** Your goal **
In the mailing-list thread below, the reply agrees that the Python mailbox class's locking doesn't work well with mutt's. What does it say the dest.flush() method does to account for this?

** Document passage **
=== Begin Enclosure ===
2010-08-10 Thread Chris Rebert
On Tue, Aug 10, 2010 at 2:01 AM,  tinn...@isbd.co.uk wrote:
 Tim Roberts t...@probo.com wrote:
 tinn...@isbd.co.uk wrote:
 
 I'm using the python mailbox class in a script that processes incoming
 mail and delivers it to various mbox format mailboxes.  It appears
 that, although I am calling the lock method on the destination before
 writing to the mbox and calling unlock afterwards the locking isn't
 working correctly.
 ...
 So it seems that python's mailbox class locking isn't playing nicely
 with mutt's mailbox locking whereas postfix's locking does work
 correctly.

 Correct.  The dest.flush() method creates a temporary file, copies the
 entire modified mailbox into it, removed the original file, and renames the
 temp file into place.
=== End Enclosure ===
** Material provided **
=== Begin Enclosure ===
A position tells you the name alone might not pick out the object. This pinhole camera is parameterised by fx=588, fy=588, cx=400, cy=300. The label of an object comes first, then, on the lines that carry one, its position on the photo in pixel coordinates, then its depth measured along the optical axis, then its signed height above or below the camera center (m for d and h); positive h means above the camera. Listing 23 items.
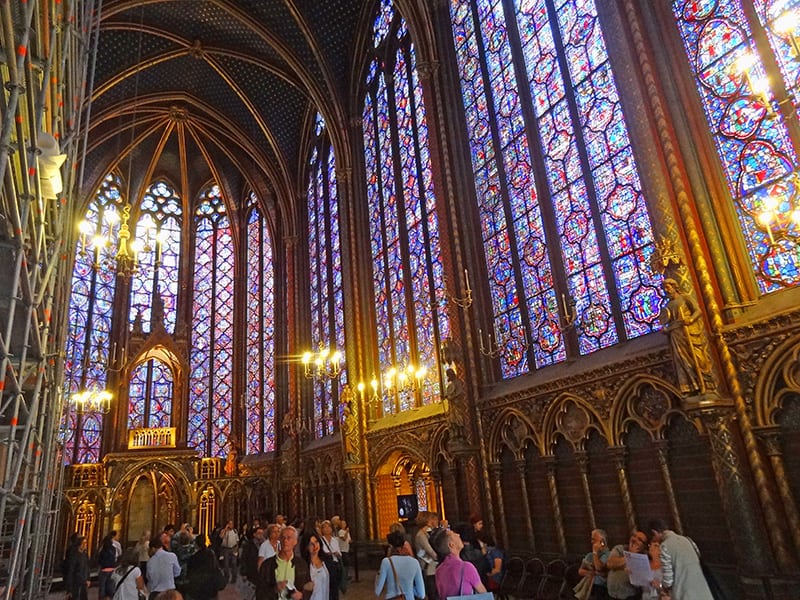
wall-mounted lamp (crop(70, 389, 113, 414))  17.94 +4.08
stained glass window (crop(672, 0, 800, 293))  7.34 +4.36
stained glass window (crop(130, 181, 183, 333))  24.00 +10.75
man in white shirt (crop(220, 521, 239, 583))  13.13 -0.69
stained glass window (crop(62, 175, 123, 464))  20.77 +7.58
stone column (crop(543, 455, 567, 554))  9.45 -0.22
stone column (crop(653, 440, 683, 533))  7.74 -0.03
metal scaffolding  4.38 +2.84
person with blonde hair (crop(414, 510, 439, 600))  6.64 -0.59
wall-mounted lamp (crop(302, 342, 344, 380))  13.94 +4.01
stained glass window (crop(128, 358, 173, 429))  22.03 +4.62
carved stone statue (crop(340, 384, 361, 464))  15.44 +1.88
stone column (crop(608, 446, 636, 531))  8.35 -0.04
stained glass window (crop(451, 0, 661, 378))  9.37 +5.04
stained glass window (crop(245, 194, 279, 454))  22.20 +6.68
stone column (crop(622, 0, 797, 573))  6.70 +2.22
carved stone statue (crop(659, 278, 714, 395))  7.20 +1.53
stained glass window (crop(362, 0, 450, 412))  14.10 +7.32
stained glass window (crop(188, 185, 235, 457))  22.94 +7.28
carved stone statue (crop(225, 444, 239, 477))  20.77 +1.71
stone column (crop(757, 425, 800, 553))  6.57 -0.10
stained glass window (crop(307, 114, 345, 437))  18.64 +7.76
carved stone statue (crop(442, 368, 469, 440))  11.45 +1.63
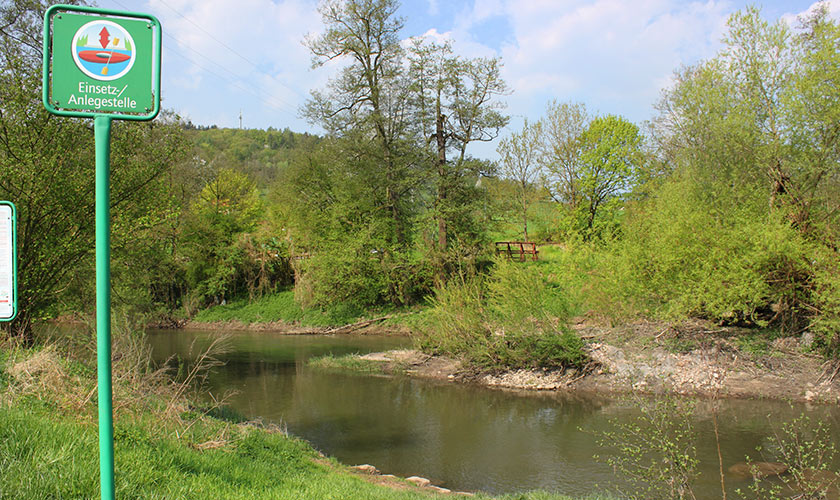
=== End Enclosure ===
** Answer for this exercise **
The reply says that dest.flush() creates a temporary file and copies the entire modified mailbox into it. It then removes the original file and renames the temporary file into its place.